Kim Kwanghyun, Jung Sun Jae, Baek Jong Min, Yim Hyeon Woo, Jeong Hyunsuk, Kim Dae Jung, Park Sungha, Youm Yoosik, Kim Hyeon Chang
Department of Preventive Medicine, Yonsei University College of Medicine, Seodaemun-gu, Republic of Korea.
Department of Preventive Medicine, Yonsei University College of Medicine, Seodaemun-gu, Republic of Korea
BMJ Open Diabetes Res Care. 2020 Jul;8(1). doi: 10.1136/bmjdrc-2020-001272.
Social isolation and loneliness are positively associated with metabolic syndrome. However, the mechanisms by which social isolation affects metabolic syndrome are not well understood.

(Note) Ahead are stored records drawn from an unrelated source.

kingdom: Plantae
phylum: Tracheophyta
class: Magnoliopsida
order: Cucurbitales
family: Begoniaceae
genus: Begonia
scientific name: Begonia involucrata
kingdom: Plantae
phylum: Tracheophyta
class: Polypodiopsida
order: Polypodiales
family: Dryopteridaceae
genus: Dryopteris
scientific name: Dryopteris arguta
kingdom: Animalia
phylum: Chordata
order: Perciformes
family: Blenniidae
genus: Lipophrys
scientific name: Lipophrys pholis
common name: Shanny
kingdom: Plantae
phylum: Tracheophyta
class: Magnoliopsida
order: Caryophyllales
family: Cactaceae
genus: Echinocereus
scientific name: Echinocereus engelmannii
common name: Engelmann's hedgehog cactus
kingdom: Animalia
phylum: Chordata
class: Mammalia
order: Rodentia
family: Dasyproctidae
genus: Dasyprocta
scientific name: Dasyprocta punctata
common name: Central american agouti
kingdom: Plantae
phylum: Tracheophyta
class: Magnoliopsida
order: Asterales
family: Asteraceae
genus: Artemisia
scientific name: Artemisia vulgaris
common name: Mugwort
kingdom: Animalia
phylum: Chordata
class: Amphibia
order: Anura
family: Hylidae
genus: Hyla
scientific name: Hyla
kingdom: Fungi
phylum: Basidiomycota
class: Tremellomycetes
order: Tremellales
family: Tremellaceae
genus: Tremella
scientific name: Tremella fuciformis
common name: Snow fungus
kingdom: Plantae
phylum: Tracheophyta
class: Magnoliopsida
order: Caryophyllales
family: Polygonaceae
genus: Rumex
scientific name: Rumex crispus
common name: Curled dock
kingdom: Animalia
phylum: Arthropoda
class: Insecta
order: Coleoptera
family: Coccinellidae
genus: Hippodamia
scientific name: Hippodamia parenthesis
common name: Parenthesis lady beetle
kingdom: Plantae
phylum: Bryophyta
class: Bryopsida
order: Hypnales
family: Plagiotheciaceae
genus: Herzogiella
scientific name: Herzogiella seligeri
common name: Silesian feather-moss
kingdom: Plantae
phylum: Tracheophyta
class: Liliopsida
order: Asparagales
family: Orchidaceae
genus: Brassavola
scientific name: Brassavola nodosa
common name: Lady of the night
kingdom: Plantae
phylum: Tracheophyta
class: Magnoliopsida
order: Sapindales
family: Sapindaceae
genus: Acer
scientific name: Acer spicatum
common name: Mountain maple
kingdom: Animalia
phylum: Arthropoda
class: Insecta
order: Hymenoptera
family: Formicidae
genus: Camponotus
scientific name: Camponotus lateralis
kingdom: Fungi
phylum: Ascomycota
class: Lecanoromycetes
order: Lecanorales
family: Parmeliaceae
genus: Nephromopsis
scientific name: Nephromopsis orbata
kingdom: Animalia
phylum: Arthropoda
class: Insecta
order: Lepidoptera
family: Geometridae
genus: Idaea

This study was designed as a cross-sectional study of baseline results from the Cardiovascular and Metabolic Diseases Etiology Research Center (CMERC) Cohort. We included 10 103 participants (8097 community-based low-risk participants, 2006 hospital-based high-risk participants) from the CMERC Cohort. Participants aged 65 years or older were excluded. Multiple imputation by chained equations was applied to impute missing variables. The quantitative properties of social networks were assessed by measuring the 'size of social networks'; qualitative properties were assessed by measuring the 'social network closeness'. Metabolic syndrome was defined based on the National Cholesterol Education Program Adult Treatment Panel III criteria. Multivariate logistic regression analyses were conducted to assess association between social network properties and metabolic syndrome. The mediating effects of physical inactiveness, alcohol consumption, cigarette smoking and depressive symptoms were estimated. Age-specific effect sizes were estimated for each subgroup.
A smaller social network was positively associated with higher prevalences of metabolic syndrome in all subgroups, except the high-risk male subgroup. There was no clear association between social network closeness and metabolic syndrome. In community-based participants, an indirect effect through physical activity was detected in both sexes; however, in hospital-based participants, no indirect effects were detected. Cigarette smoking, alcohol consumption and depression did not mediate the association. Age-specific estimates showed that the indirect effect through physical activity had a greater impact in older participants.
A smaller social network is positively associated with metabolic syndrome. This trend could be partially explained by physical inactivity, especially in older individuals.
社会隔离和孤独感与代谢综合征呈正相关。然而,社会隔离影响代谢综合征的机制尚未完全明确。
本研究为横断面研究,分析心血管与代谢疾病病因研究中心(CMERC)队列的基线结果。我们纳入了CMERC队列中的10103名参与者(8097名社区低风险参与者,2006名医院高风险参与者)。排除了65岁及以上的参与者。采用链式方程多重填补法对缺失变量进行填补。通过测量“社交网络规模”评估社交网络的定量特征;通过测量“社交网络亲密度”评估社交网络的定性特征。根据美国国家胆固醇教育计划成人治疗小组第三次报告的标准定义代谢综合征。进行多因素逻辑回归分析以评估社交网络特征与代谢综合征之间的关联。估计了身体活动不足、饮酒、吸烟和抑郁症状的中介作用。对每个亚组估计了年龄特异性效应量。
除高风险男性亚组外,社交网络规模较小与所有亚组中代谢综合征的较高患病率呈正相关。社交网络亲密度与代谢综合征之间无明显关联。在社区参与者中,在男女两性中均检测到通过身体活动产生的间接效应;然而,在医院参与者中,未检测到间接效应。吸烟、饮酒和抑郁并未介导这种关联。年龄特异性估计显示,通过身体活动产生的间接效应在老年参与者中影响更大。
社交网络规模较小与代谢综合征呈正相关。这种趋势可能部分由身体活动不足所解释,尤其是在老年人中。